Le texte finalement adopté par l'Assemblée nationale, qui résulte d'un amendement du Gouvernement, a une portée beaucoup plus restreinte que le texte de la commission, puisqu'il n'autorise qu'une exception à la protection assurée par le droit des marques, et non à la protection des dessins et modèles. Il risque donc de ce fait d'être dépourvu de toute portée réelle.

II - Le texte adopté par la commission

On observera tout d'abord que cet article n'a que peu de rapport avec l'objet d'une proposition de loi tendant à modifier les dispositions de la loi HPST.

Sur le fond, cependant, elle ne manque pas d'intérêt, à condition d'être efficace.

Les conditions de cette efficacité avaient, en 2009, fait l'objet d'un débat très nourri au Sénat.

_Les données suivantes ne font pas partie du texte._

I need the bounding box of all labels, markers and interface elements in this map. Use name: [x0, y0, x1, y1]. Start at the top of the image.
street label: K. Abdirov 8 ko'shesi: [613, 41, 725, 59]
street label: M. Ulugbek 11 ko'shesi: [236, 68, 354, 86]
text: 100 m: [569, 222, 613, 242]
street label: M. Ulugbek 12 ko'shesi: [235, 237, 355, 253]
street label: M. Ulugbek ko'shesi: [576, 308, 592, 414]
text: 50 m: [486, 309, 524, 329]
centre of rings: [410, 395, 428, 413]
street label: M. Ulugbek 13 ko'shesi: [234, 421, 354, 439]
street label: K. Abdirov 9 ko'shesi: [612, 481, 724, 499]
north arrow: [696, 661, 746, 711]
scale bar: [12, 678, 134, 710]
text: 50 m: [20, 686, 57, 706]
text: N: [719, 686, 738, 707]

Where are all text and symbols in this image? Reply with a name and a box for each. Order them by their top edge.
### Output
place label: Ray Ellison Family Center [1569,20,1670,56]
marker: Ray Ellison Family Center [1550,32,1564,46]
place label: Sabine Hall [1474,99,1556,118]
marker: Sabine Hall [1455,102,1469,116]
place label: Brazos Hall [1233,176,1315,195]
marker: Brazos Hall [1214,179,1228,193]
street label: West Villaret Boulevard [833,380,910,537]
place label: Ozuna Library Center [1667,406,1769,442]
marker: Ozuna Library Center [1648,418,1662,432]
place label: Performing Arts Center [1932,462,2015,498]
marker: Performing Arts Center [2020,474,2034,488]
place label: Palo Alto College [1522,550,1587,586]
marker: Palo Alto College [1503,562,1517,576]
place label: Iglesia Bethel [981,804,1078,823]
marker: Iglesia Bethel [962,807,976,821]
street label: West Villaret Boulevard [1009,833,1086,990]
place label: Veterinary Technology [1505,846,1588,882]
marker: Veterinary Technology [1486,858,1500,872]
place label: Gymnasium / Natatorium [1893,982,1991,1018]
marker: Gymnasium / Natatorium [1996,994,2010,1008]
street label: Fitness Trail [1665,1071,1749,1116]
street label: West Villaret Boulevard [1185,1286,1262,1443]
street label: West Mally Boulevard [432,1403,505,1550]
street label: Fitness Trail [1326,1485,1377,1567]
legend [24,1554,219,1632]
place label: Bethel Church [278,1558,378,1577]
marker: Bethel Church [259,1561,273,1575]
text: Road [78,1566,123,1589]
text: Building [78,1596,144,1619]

Le Gouvernement avait déjà, à l'époque, défendu, avec les mêmes arguments, la position qu'il a fait prévaloir à l'Assemblée nationale :

- il suffit, pour permettre que le médicament générique puisse se présenter sous un aspect similaire à celui du médicament princeps, de prévoir un assouplissement du droit des marques ;

- cette solution est en outre compatible avec le droit européen car la directive rapprochant la législation européenne sur le droit des marques ne l'interdit pas.

Cette argumentation n'avait pas convaincu le Sénat :

- la présentation des médicaments est généralement protégée à titre de dessin ou modèle 13 ( * ) et une dérogation au seul droit de la protection des marques 14 ( * ) serait donc inefficace ;

- si la législation communautaire ne prévoit pas d'exception à la protection des dessins et modèles, le droit français autorise la limitation du droit de propriété lorsqu'elle est justifiée par l'intérêt général ;

- une exception au droit de propriété intellectuelle protégeant les dessins ou modèles permettant la reproduction de la forme ou de la couleur d'un cachet ou d'une gélule ne paraît pas disproportionnée au regard des enjeux en matière de santé publique et de préventions d'accidents iatrogéniques graves. D'autant plus que la protection des droits de propriété intellectuelle sur les dessins et modèles est sans doute moins vitale pour l'industrie pharmaceutique que pour d'autres secteurs d'activité économique.

Pour votre commission, les motifs qui avaient emporté en 2009 les décisions du Sénat demeurent valables.

Enfin, l'inscription de la disposition proposée dans le code de la santé publique paraît beaucoup plus justifiée, en termes d'accessibilité du droit, que son inscription dans le code de la propriété intellectuelle. Et il ne faudrait de toute façon pas, si elle devait être inscrite dans le code de la propriété intellectuelle, qu'elle ne le soit que dans les dispositions de ce code relatives au droit des marques.

Suivant la proposition de son rapporteur, la commission a adopté un amendement tendant à rétablir la rédaction précédemment retenue par la commission des affaires sociales de l'Assemblée nationale, puis cet article ainsi modifié.


* 12 Décision n° 2009-596 DC du 22 décembre 2009.

* 13 La protection des dessins ou modèles peut être garantie pendant vingt-cinq ans par période de cinq ans renouvelable.

* 14 La protection des marques a une durée de dix ans, indéfiniment renouvelable.